Bulbous-headed mutated oddities created at the hands of centuries-old witches with no proper explanation being dispatched unceremoniously by a prominently joyless crew of DC antiheros and villains in the dark city landscape of an environment destroyed just enough to look war-torn but not so much that there are still designer shops left to cutely loot is not a highlight of a much-anticipated blockbuster with more lowlights than you can shake an incredibly durable baseball bat at.
Flourishes of promise and verve are extinguished by uninspiring set design, a deflating, anti-climactic plot and heavy-handed post production that sees fit to negate any filmic qualities Suicide Squad might contain and instead transform it into a haphazardly stitched together collection of introductory scenes and flashbacks, bridged by zestless trudging through a DOA story and backed by an expensive soundtrack that successfully ruins the timing of intended lines of comic relief and does its best to distract a restless audience from the fact that there will in fact be very little excitement on this particular journey.
Ruthless US Intelligence Officer Amanda Waller (Davis) bribes her way into being allowed to assemble a ragtag squad of miscreants to defeat a top-secret superpower who appears invincible, but can probably be taken down on the fly anyway, with her lowlifes and ‘meta-humans’ also serving as insurance should Gotham or Metropolis’ finest ever realise that the people in these universes really aren’t worth constantly saving. Her team consists of hit man Deadshot (Smith), Joker’s girl Harley Quinn (Robbie), naturally intoxicated Australian bank robber Boomerang (Courtney), the powerful yet sombre Diablo (Hernandez), reclusive Killer Croc (Adewale Akinnuoye-Agbaje), the Enchantress (Delevingne) and the incredibly unlucky Slipknot (Adam Beach), with the unflappably serious Rick Flag (Kinnaman) leading them while the far more lethal Katana (Karen Fukuhara) watches his back. Seriously though, this doesn’t stop the great Rick Flag from being dragged off to his death on multiple occasions… luckily Deadshot is around to show him how shooting disorganised Lovecraftian creations who choose to run directly into the bullets really isn’t that difficult.
Also threatening proceedings is Jared Leto’s Joker, whose appearance and open-mouthed expressions hint at graphic novel influences that work a lot better as vivid images than a live-action recreation. He is menacing, but would’ve been far better served as the primary antagonist, as his ill-defined role in rescuing Quinn doesn’t at all impact the grander arc; more substance would’ve heightened the stakes and created proper character tension and a sense of danger.

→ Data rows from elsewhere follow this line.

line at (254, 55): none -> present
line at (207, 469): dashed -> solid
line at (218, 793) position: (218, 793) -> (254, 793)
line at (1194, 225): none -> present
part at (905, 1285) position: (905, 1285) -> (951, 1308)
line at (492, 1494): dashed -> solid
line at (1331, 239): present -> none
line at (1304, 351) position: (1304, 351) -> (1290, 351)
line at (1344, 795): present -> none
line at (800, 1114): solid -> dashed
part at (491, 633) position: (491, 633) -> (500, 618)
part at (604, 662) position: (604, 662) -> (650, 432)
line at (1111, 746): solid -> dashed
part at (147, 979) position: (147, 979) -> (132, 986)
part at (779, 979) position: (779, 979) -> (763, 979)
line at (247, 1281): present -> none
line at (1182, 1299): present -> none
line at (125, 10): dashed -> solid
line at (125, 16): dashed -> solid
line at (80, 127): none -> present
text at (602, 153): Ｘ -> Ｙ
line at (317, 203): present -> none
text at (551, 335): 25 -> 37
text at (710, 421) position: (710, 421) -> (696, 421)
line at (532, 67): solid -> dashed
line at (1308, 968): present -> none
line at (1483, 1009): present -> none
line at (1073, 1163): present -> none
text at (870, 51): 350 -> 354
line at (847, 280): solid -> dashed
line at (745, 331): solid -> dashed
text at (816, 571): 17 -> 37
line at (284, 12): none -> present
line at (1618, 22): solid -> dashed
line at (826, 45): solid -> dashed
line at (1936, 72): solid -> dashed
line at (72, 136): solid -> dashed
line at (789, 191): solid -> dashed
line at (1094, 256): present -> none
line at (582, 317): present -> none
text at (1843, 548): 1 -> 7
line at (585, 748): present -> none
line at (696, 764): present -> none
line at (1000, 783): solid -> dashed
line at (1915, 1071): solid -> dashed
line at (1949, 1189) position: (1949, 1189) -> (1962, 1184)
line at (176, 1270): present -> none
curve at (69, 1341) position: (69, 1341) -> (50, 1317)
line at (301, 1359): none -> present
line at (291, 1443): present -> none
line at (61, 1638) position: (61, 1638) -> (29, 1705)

The characters that do work well are Deadshot and Harley Quinn, with Will Smith and Margot Robbie actually nailing the overused combination of ruthless yet emotionally vulnerable and the two sharing a peculiar bond – almost as peculiar as that between a special forces operative and his possessed, scared-senseless girlfriend. Had the movie focussed more on their shared escapades and actually competing against interesting (or human) enemies it would’ve made a world of difference, but as it stands they simply can’t outshine all the gloom and joylessness of everyone else’s self-loathing and the realisation that sinks in at about the half-way mark that proceedings have veered remarkably off any interesting course.
Edited to within an inch of credibility, Suicide Squad might be the most obvious example yet of a film that hints at having a far better one lost within it, kicking against the overbearing marketing ploy to have it fit within and not jeopardise a profitable universe by being edgier than it’s intended contemporaries.